Monday, September 14, 2009

color crayons and the Father


i don't have a lot of time to sit and write tonight, but i did want to share one of my favorite verses in the psalms. 
king david wrote in psalms 16:
the Lord is the portion of my inheritance and my cup;
You support my lot.
there is so much that excites me about this passage, and let me just say that you should definitely go and search this one for yourself.  there is so so much more to knowing God than just eternal life and saving from hell.  there is the promise that the Lord Himself will be our reward that we are desiring.  He is our portion and the inheritance that we are after.

i spent time with my five year old today while my younger two were napping, (just for a humorous mental picture, my 19 month old is climbing all over me right now as i type this), which is something that at times is really rare to do just one on one.  i asked him what he would want to do and he suggested coloring.   as i got the coloring books down for him to color and he asked, mommy, are you going to sit down and color with me?

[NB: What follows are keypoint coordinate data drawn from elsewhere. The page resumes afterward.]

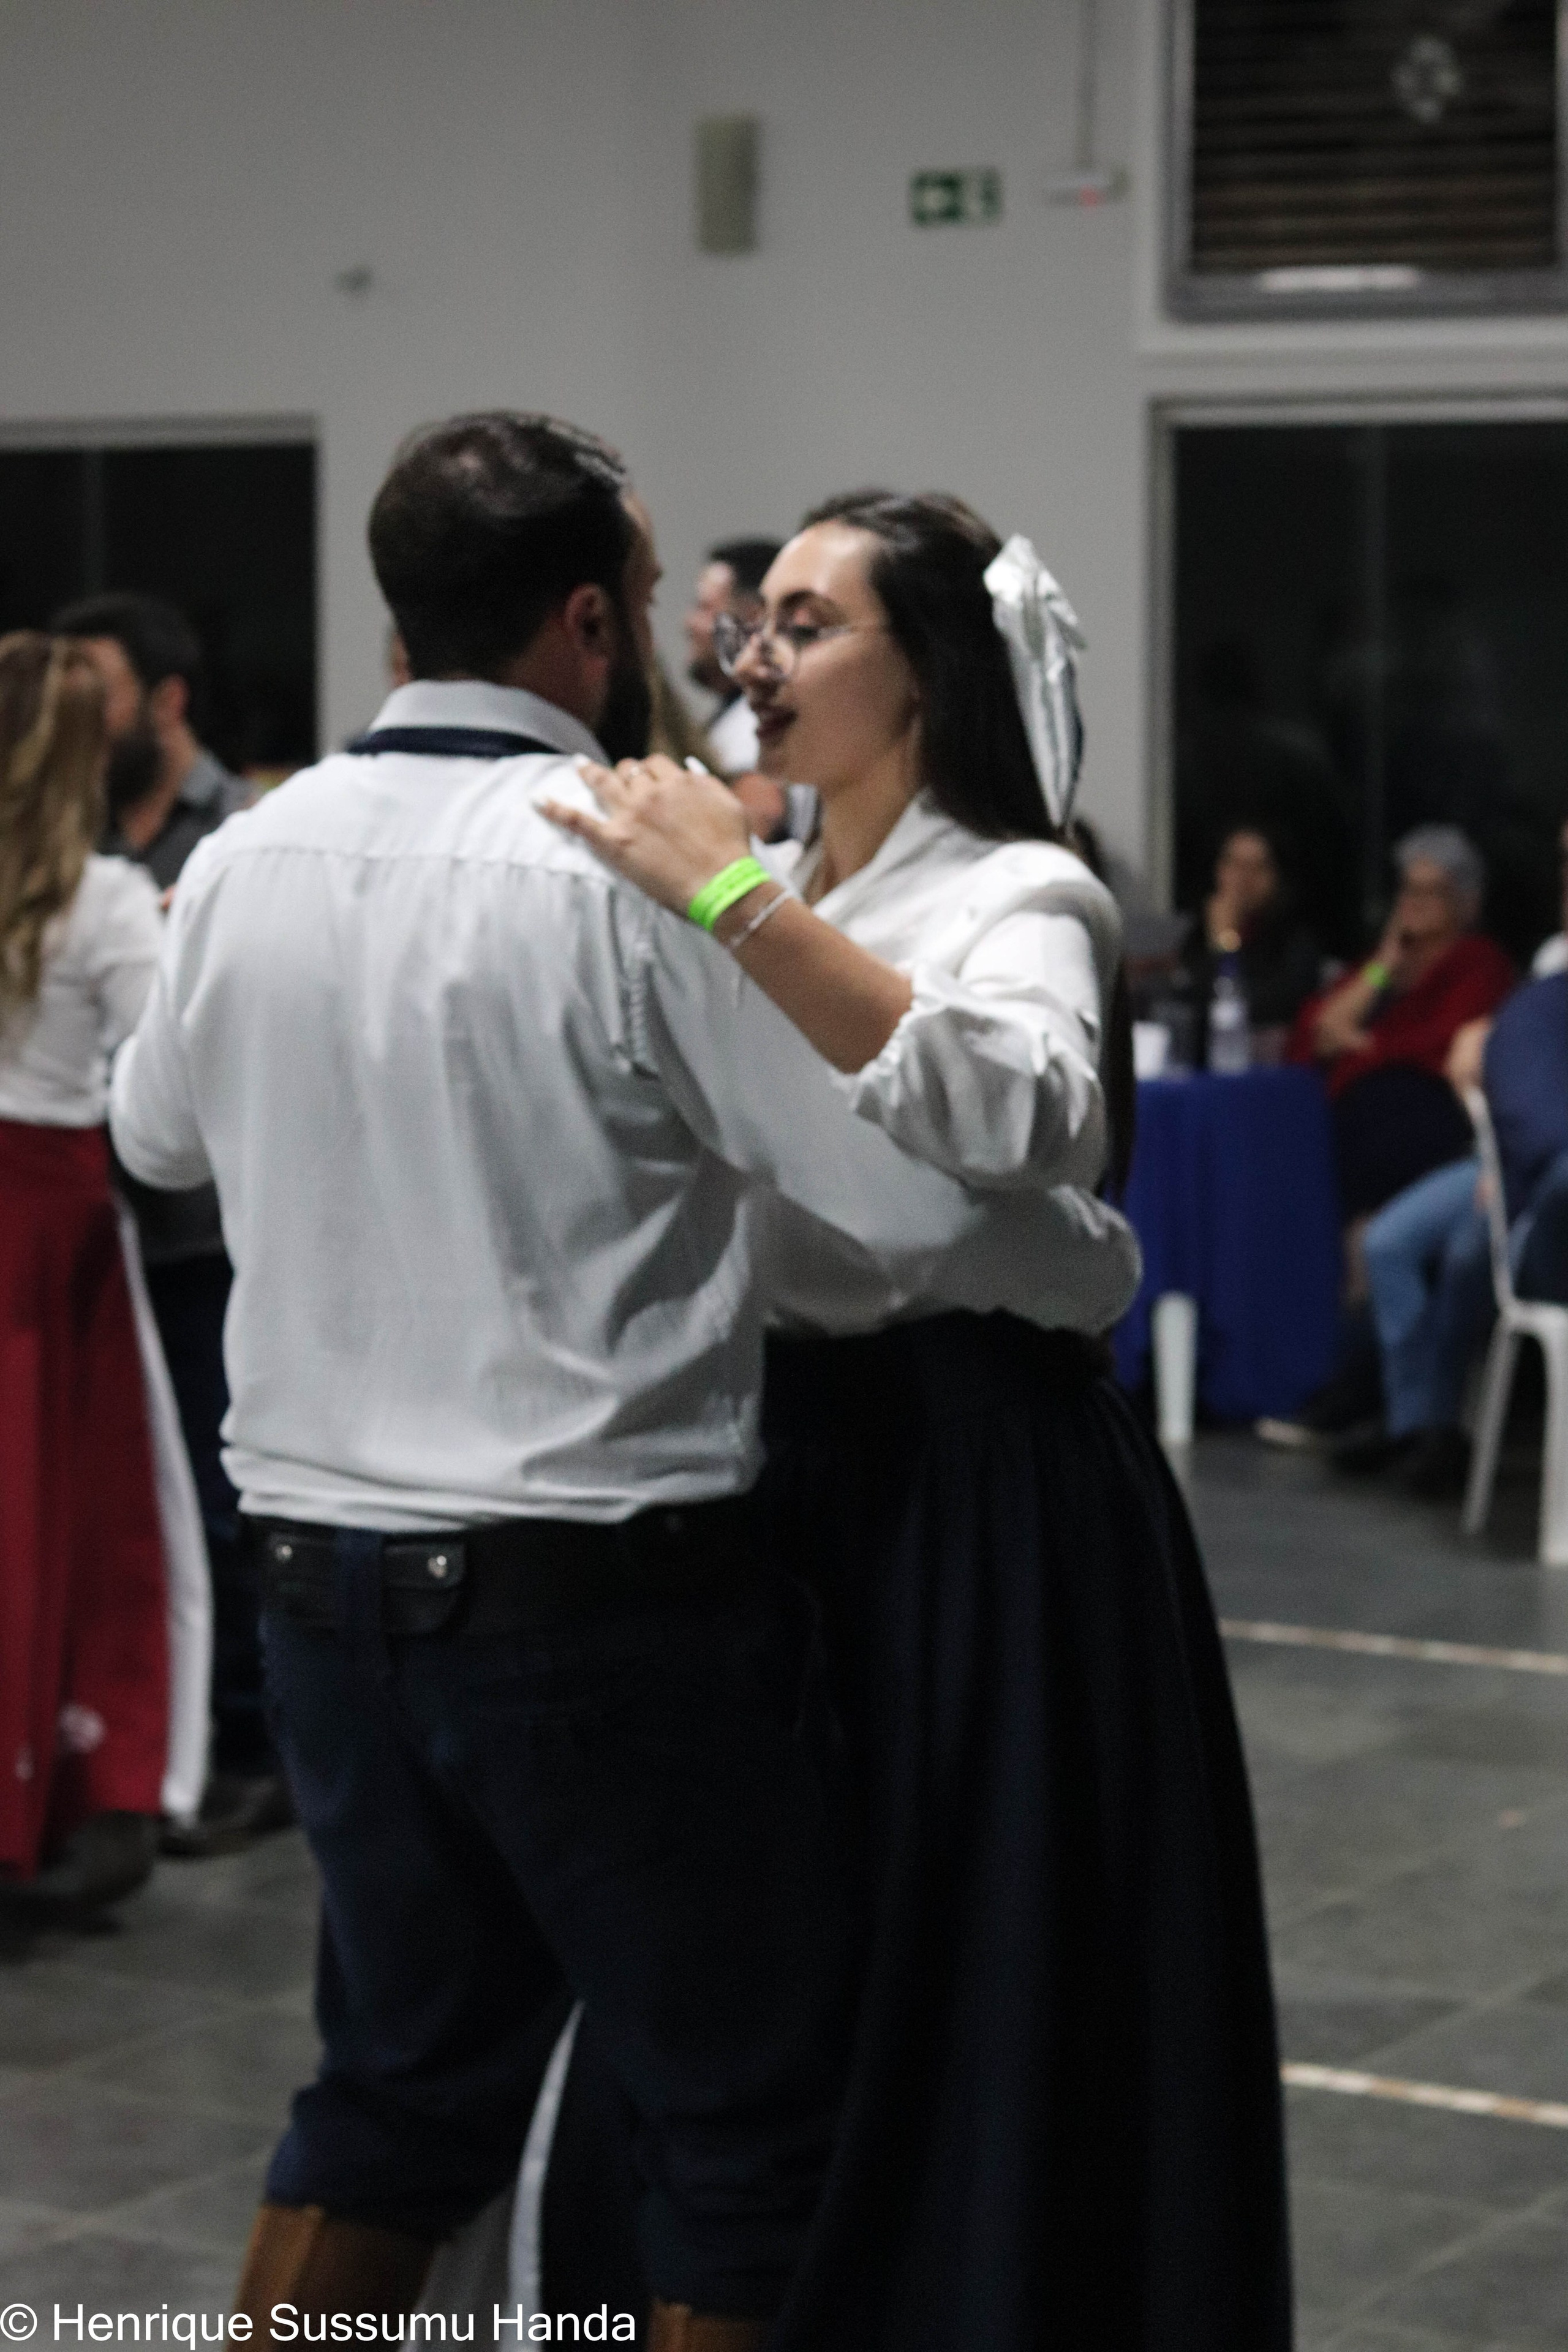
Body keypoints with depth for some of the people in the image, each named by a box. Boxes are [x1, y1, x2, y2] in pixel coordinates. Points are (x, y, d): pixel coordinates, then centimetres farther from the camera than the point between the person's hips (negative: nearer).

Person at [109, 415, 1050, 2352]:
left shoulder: (246, 861, 3)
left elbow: (155, 1133, 22)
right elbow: (919, 1195, -18)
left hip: (319, 1572, 7)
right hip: (602, 1592, -6)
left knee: (400, 2082, 21)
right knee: (745, 2123, 8)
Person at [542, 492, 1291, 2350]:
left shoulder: (1022, 897, -9)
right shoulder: (772, 902, 13)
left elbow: (1013, 1114, -32)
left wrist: (738, 905, -34)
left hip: (977, 1491, -7)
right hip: (779, 1464, 7)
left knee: (961, 2001, 0)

funny because i had planned on 'getting stuff done' while he colored, but because he asked, i sat down and just spent time with my oldest son who wanted to be with me.  as we colored picture of veggie tales characters, he talked and talked and talked to me about all sorts of things.  i enjoyed his stories, laughter, and candid conversation.   it wasn't really the activity of coloring he was after; he was enjoying spending time with his mommy.

i am sure you get the point.  however, sometimes i am a bit slow to get the obvious.  i need these little reminders to slow down and just be.  i need to just be with my kids and enjoy them without an agenda.  i need to just be with my God and enjoy Him likewise.  it isn't about the activity.  it is about  enjoying spending time with my Father.  He is my portion.

charis

1 comments:

Anonymous said...

I so get this! Trying to learn to slow down, enjoy the moment with my kids and steal away for alone time with Papa. Schedules may not work out but life is sooooo much sweeter.